An even greater stumbling block and the biggest danger to our effort to become principle-centered is pride. Although we often use the word to describe deep pleasure or high satisfaction toward something or someone – we may take pride in excellent work or be proud of a daughter who does something well- pride also describes one of the most destructive paradigms in life.
We can more easily understand this negative dimension when we think of the word “prideful.” A prideful person is essentially competitive in nature, constantly seeking to elevate himself or herself above others. In the words of C.S. Lewis: “Pride gets pleasure out having something, only out of having more than the next man … It is the comparison that makes you proud; the pleasure of being above the rest.”
Consider the impact of pride in fulfilling our fundamental needs and capacities.
- Pride in living means people are not so much concerned with whether their income meets their needs, as they are that their income is more than someone else’s.
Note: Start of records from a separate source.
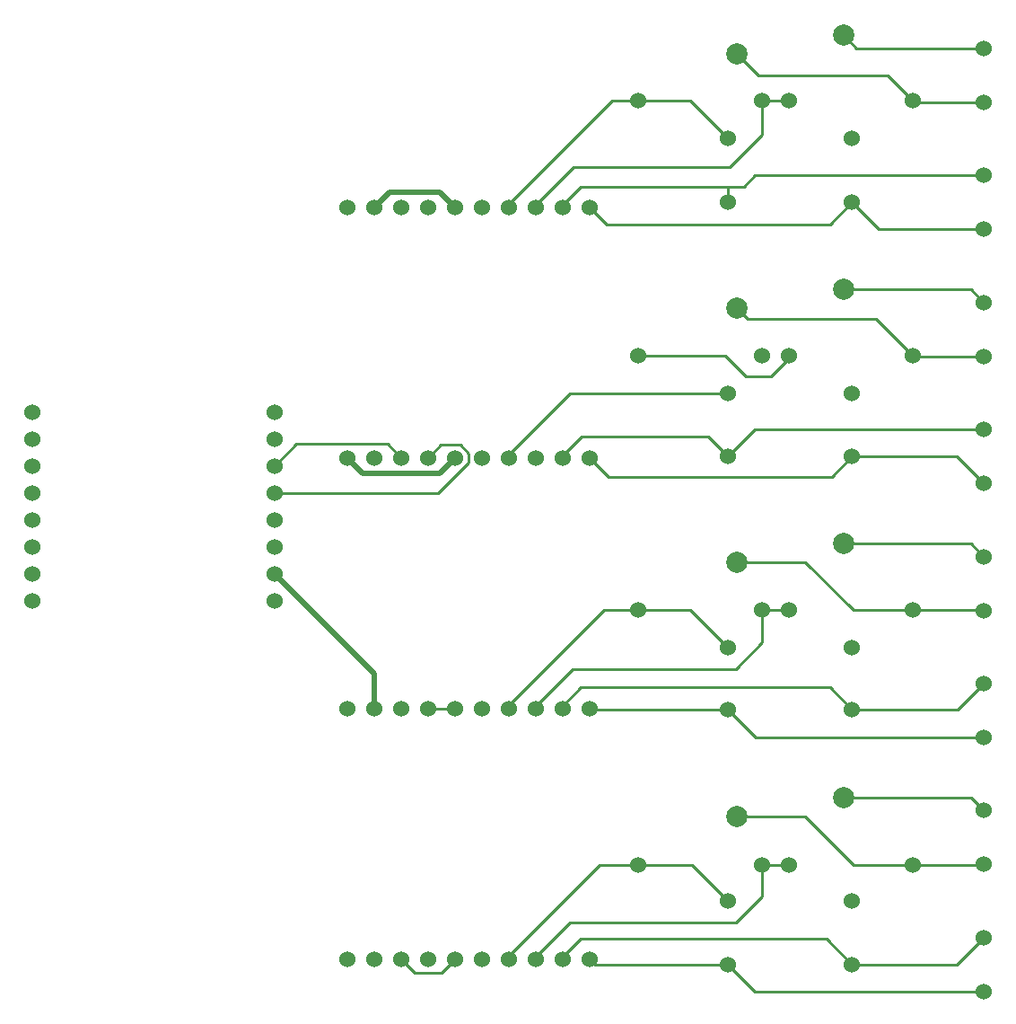
<source format=gtl>
G04 Layer: TopLayer*
G04 EasyEDA v6.4.20.6, 2021-08-25T17:44:25--6:00*
G04 0b233f2fb4364318bc2c10b70738dc44,10*
G04 Gerber Generator version 0.2*
G04 Scale: 100 percent, Rotated: No, Reflected: No *
G04 Dimensions in millimeters *
G04 leading zeros omitted , absolute positions ,4 integer and 5 decimal *
%FSLAX45Y45*%
%MOMM*%

%ADD10C,0.2540*%
%ADD11C,0.5000*%
%ADD12C,1.5240*%
%ADD13C,2.0000*%

%LPD*%
D10*
X8153402Y10591805D02*
G01*
X8153402Y10567344D01*
X7982206Y10396148D01*
X7747891Y10396148D01*
X7552235Y10591805D01*
X6731002Y10591805D01*
X7581902Y10236205D02*
G01*
X6088712Y10236205D01*
X5511802Y9659294D01*
X5511802Y9626605D01*
X4495802Y9626605D02*
G01*
X4365068Y9757338D01*
X3509342Y9757338D01*
X3302002Y9549998D01*
X4495802Y4902205D02*
G01*
X4620719Y4777287D01*
X4878885Y4777287D01*
X5003802Y4902205D01*
X4749802Y9626605D02*
G01*
X4871392Y9748194D01*
X5054069Y9748194D01*
X5130802Y9671461D01*
X5130802Y9583983D01*
X4842817Y9295998D01*
X3302002Y9295998D01*
X4749802Y7264405D02*
G01*
X5003802Y7264405D01*
D11*
X3302002Y8533998D02*
G01*
X4241802Y7594198D01*
X4241802Y7264405D01*
X4241802Y11988805D02*
G01*
X4384067Y12131070D01*
X4861537Y12131070D01*
X5003802Y11988805D01*
X3987802Y9626605D02*
G01*
X4131134Y9483272D01*
X4860470Y9483272D01*
X5003802Y9626605D01*
D10*
X8666101Y11216543D02*
G01*
X9870899Y11216543D01*
X9994902Y11092540D01*
X8666101Y8821679D02*
G01*
X9870899Y8821679D01*
X9994902Y8697676D01*
X8666101Y6426814D02*
G01*
X9870925Y6426814D01*
X9994902Y6302837D01*
X9994902Y13487405D02*
G01*
X8790078Y13487405D01*
X8666101Y13611382D01*
X6731002Y5791205D02*
G01*
X6370627Y5791205D01*
X5511802Y4932380D01*
X5511802Y4902205D01*
X6731002Y5791205D02*
G01*
X7239002Y5791205D01*
X7581902Y5448305D01*
X6731002Y12992105D02*
G01*
X6482565Y12992105D01*
X5511802Y12021342D01*
X5511802Y11988805D01*
X7581902Y12636505D02*
G01*
X7226302Y12992105D01*
X6731002Y12992105D01*
X6731002Y8191505D02*
G01*
X6408625Y8191505D01*
X5511802Y7294681D01*
X5511802Y7264405D01*
X6731002Y8191505D02*
G01*
X7226302Y8191505D01*
X7581902Y7835905D01*
X6019802Y9626605D02*
G01*
X6019802Y9652030D01*
X6197856Y9830084D01*
X7392926Y9830084D01*
X7581902Y9641108D01*
X9994902Y9895108D02*
G01*
X7835902Y9895108D01*
X7581902Y9641108D01*
X9994902Y6992269D02*
G01*
X7841338Y6992269D01*
X7581902Y7251705D01*
X7581902Y7251705D02*
G01*
X6286502Y7251705D01*
X6273802Y7264405D01*
X7899402Y8191505D02*
G01*
X7899402Y7885384D01*
X7651752Y7637734D01*
X6115763Y7637734D01*
X5765802Y7287773D01*
X5765802Y7264405D01*
X7899402Y8191505D02*
G01*
X8153402Y8191505D01*
X7581902Y12181743D02*
G01*
X7581902Y12036049D01*
X9994902Y12290049D02*
G01*
X7835902Y12290049D01*
X7727596Y12181743D01*
X7581902Y12181743D01*
X7581902Y12181743D02*
G01*
X6187620Y12181743D01*
X6019802Y12013925D01*
X6019802Y11988805D01*
X8750302Y12036049D02*
G01*
X8543063Y11828810D01*
X6433797Y11828810D01*
X6273802Y11988805D01*
X9994902Y11782049D02*
G01*
X9004302Y11782049D01*
X8750302Y12036049D01*
X7899402Y12992105D02*
G01*
X7899402Y12673614D01*
X7596812Y12371024D01*
X6124094Y12371024D01*
X5765802Y12012731D01*
X5765802Y11988805D01*
X8153402Y12992105D02*
G01*
X7899402Y12992105D01*
X8750302Y4851049D02*
G01*
X8507834Y5093517D01*
X6186578Y5093517D01*
X6019802Y4926741D01*
X6019802Y4902205D01*
X9994902Y5105049D02*
G01*
X9740902Y4851049D01*
X8750302Y4851049D01*
X9994902Y4597049D02*
G01*
X7835902Y4597049D01*
X7581902Y4851049D01*
X7581902Y4851049D02*
G01*
X6324958Y4851049D01*
X6273802Y4902205D01*
X8750302Y7251705D02*
G01*
X8539533Y7462474D01*
X6192903Y7462474D01*
X6019802Y7289373D01*
X6019802Y7264405D01*
X9994902Y7500269D02*
G01*
X9746338Y7251705D01*
X8750302Y7251705D01*
X8750302Y9641108D02*
G01*
X8557618Y9448424D01*
X6451983Y9448424D01*
X6273802Y9626605D01*
X9994902Y9387108D02*
G01*
X9740902Y9641108D01*
X8750302Y9641108D01*
X7899402Y5791205D02*
G01*
X7899402Y5492907D01*
X7653657Y5247162D01*
X6089169Y5247162D01*
X5765802Y4923795D01*
X5765802Y4902205D01*
X7899402Y5791205D02*
G01*
X8153402Y5791205D01*
X9994902Y10584540D02*
G01*
X9329066Y10584540D01*
X9321802Y10591805D01*
X7666103Y11036559D02*
G01*
X7761734Y10940928D01*
X8972679Y10940928D01*
X9321802Y10591805D01*
X9321802Y8191505D02*
G01*
X9993073Y8191505D01*
X9994902Y8189676D01*
X7666103Y8641694D02*
G01*
X8309587Y8641694D01*
X8759776Y8191505D01*
X9321802Y8191505D01*
X9321802Y5791205D02*
G01*
X9991270Y5791205D01*
X9994902Y5794837D01*
X7666103Y6246830D02*
G01*
X8309587Y6246830D01*
X8765212Y5791205D01*
X9321802Y5791205D01*
X9321802Y12992105D02*
G01*
X9082839Y13231068D01*
X7866433Y13231068D01*
X7666103Y13431398D01*
X9994902Y12979405D02*
G01*
X9334502Y12979405D01*
X9321802Y12992105D01*
D12*
G01*
X1016000Y8279993D03*
G01*
X1016000Y8533993D03*
G01*
X1016000Y8787993D03*
G01*
X1016000Y9041993D03*
G01*
X1016000Y9295993D03*
G01*
X1016000Y9549993D03*
G01*
X1016000Y9803993D03*
G01*
X1016000Y10057993D03*
G01*
X3302000Y8279993D03*
G01*
X3302000Y8533993D03*
G01*
X3302000Y8787993D03*
G01*
X3302000Y9041993D03*
G01*
X3302000Y9295993D03*
G01*
X3302000Y9549993D03*
G01*
X3302000Y9803993D03*
G01*
X3302000Y10057993D03*
G01*
X5003800Y9626600D03*
G01*
X4749800Y9626600D03*
G01*
X4495800Y9626600D03*
G01*
X4241800Y9626600D03*
G01*
X3987800Y9626600D03*
G01*
X5257800Y9626600D03*
G01*
X5511800Y9626600D03*
G01*
X5765800Y9626600D03*
G01*
X6273800Y9626600D03*
G01*
X6019800Y9626600D03*
G01*
X5003800Y7264400D03*
G01*
X4749800Y7264400D03*
G01*
X4495800Y7264400D03*
G01*
X4241800Y7264400D03*
G01*
X3987800Y7264400D03*
G01*
X5257800Y7264400D03*
G01*
X5511800Y7264400D03*
G01*
X5765800Y7264400D03*
G01*
X6273800Y7264400D03*
G01*
X6019800Y7264400D03*
G01*
X5003800Y4902200D03*
G01*
X4749800Y4902200D03*
G01*
X4495800Y4902200D03*
G01*
X4241800Y4902200D03*
G01*
X3987800Y4902200D03*
G01*
X5257800Y4902200D03*
G01*
X5511800Y4902200D03*
G01*
X5765800Y4902200D03*
G01*
X6273800Y4902200D03*
G01*
X6019800Y4902200D03*
G01*
X5003800Y11988800D03*
G01*
X4749800Y11988800D03*
G01*
X4495800Y11988800D03*
G01*
X4241800Y11988800D03*
G01*
X3987800Y11988800D03*
G01*
X5257800Y11988800D03*
G01*
X5511800Y11988800D03*
G01*
X5765800Y11988800D03*
G01*
X6273800Y11988800D03*
G01*
X6019800Y11988800D03*
G01*
X9994900Y10584535D03*
G01*
X9994900Y11092535D03*
G01*
X9994900Y9387103D03*
G01*
X9994900Y9895103D03*
G01*
X9994900Y8189696D03*
G01*
X9994900Y8697696D03*
G01*
X9994900Y6992264D03*
G01*
X9994900Y7500264D03*
G01*
X9994900Y5794832D03*
G01*
X9994900Y6302832D03*
G01*
X9994900Y4597044D03*
G01*
X9994900Y5105044D03*
G01*
X8750300Y10236200D03*
G01*
X7581900Y10236200D03*
G01*
X9321800Y10591800D03*
G01*
X8153400Y10591800D03*
G01*
X7581900Y12036044D03*
G01*
X8750300Y12036044D03*
G01*
X7899400Y10591800D03*
G01*
X6731000Y10591800D03*
D13*
G01*
X7666100Y11036554D03*
G01*
X8666099Y11216538D03*
D12*
G01*
X7581900Y9641103D03*
G01*
X8750300Y9641103D03*
G01*
X8750300Y7835900D03*
G01*
X7581900Y7835900D03*
G01*
X9321800Y8191500D03*
G01*
X8153400Y8191500D03*
G01*
X6731000Y8191500D03*
G01*
X7899400Y8191500D03*
D13*
G01*
X7666100Y13431418D03*
G01*
X8666099Y13611402D03*
D12*
G01*
X6731000Y12992100D03*
G01*
X7899400Y12992100D03*
D13*
G01*
X7666100Y8641689D03*
G01*
X8666099Y8821674D03*
D12*
G01*
X9321800Y12992100D03*
G01*
X8153400Y12992100D03*
G01*
X8750300Y12636500D03*
G01*
X7581900Y12636500D03*
G01*
X7581900Y7251700D03*
G01*
X8750300Y7251700D03*
G01*
X8750300Y5448300D03*
G01*
X7581900Y5448300D03*
G01*
X9321800Y5791200D03*
G01*
X8153400Y5791200D03*
G01*
X6731000Y5791200D03*
G01*
X7899400Y5791200D03*
D13*
G01*
X7666100Y6246825D03*
G01*
X8666099Y6426809D03*
D12*
G01*
X7581900Y4851044D03*
G01*
X8750300Y4851044D03*
G01*
X9994900Y12979400D03*
G01*
X9994900Y13487400D03*
G01*
X9994900Y11782044D03*
G01*
X9994900Y12290044D03*
M02*

</source>
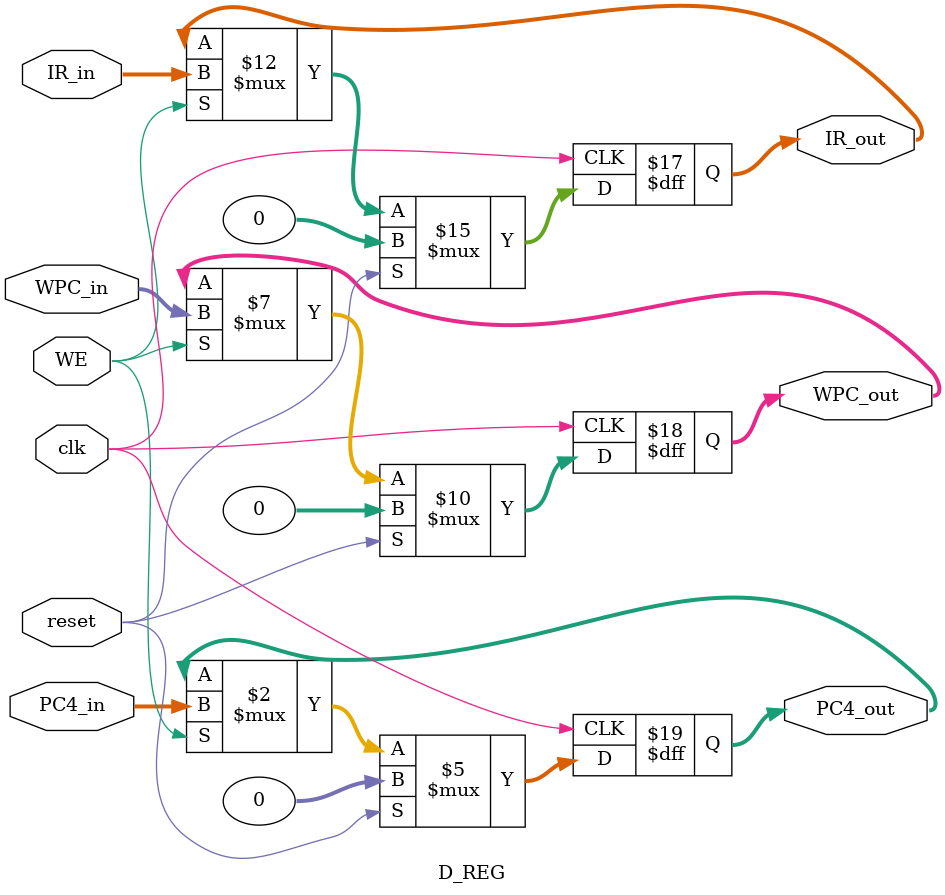
<source format=v>
`timescale 1ns / 1ps
`default_nettype none
module D_REG(input wire clk,
             input wire reset,
             input wire WE,
             input wire [31:0] IR_in,
             input wire [31:0] WPC_in,
             input wire [31:0] PC4_in,
             output reg [31:0] IR_out,
             output reg [31:0] WPC_out,
             output reg [31:0] PC4_out);
    
    
    always @(posedge clk) begin
        if (reset) begin
            IR_out  <= 0;
            WPC_out <= 0;
            PC4_out <= 0;
        end
        else begin
            if (WE) begin
                IR_out  <= IR_in;
                WPC_out <= WPC_in;
                PC4_out <= PC4_in;
            end
        end
    end
    
endmodule

</source>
They are always comparing their appearance – their hair, their clothing, their physique – to that of others.
- Pride in loving comes when people measure their worth by the number and prestige of the friends they think they have, or the amount of praise they receive from others.
- Pride in learning is not so much in what people know, but in whether they have the best degrees, the highest status.
- Pride in leaving a legacy is not finding meaning in giving, but in giving more than others, in receiving recognition for giving.
Pride, Covey observes, is the ultimate parasite. There is no deep joy, no satisfaction, and no peace in it because there is always the possibility that someone else is better-looking or has more money, more friends, a bigger house, or a newer car.
Pride is insidious because it pollutes meaning and purpose. It dulls, ignores, and even dethrones conscience. As C.S. observed: “Pride is a spiritual cancer: it eats up the very possibility of love, or contentment, or even common sense.” It eventually leads to hate, envy, and war.
Prideful people get their security from how far up the ladder they are compared to others, rather than whether or not their ladder is leaning against the right wall. They feel worthwhile when they see people beneath them. The reward, the focus, is being ahead, even if it means being ahead in the wrong things.
And as well as from the top looking down, there is pride that comes from the bottom looking up. Covey cites copiously the words of a former U.S. Secretary of Agriculture and religious leader Ezra Taft Benson: “Most of us consider pride to be a sin of those on the top, such as the rich and the learned, looking down on the rest of us. There is, however, a far more common ailment among us – and that is pride from the bottom looking up. It is manifest in so many ways, such as fault-finding, gossiping, backbiting, murmuring, living beyond our means, envying, coveting, withholding gratitude and praise that might lift another, and being unforgiving and jealous.”
Pride is the essence of scarcity mentality. It is devastating to peace. It creates a false integrity of alignment with extrinsic things. And consider the cost! How much time and energy is spent worrying over who has the most, does the most, looks the best, lives in the best part of town, has the largest office, makes more money, does more work, is of the most value? “When the cry of competition is louder than the whisper of conscience, what is the impact in terms of really putting things first in our lives?”
The antidote for the poison of pride, Covey believes, is humility – the humility to realize that we are not an island, that the quality of our lives is inseparably connected to the quality of the lives of others, that meaning is not in consuming and competing, but in contributing. “We are not laws unto ourselves, and the more we begin to value principles and people, the greater will be our peace.”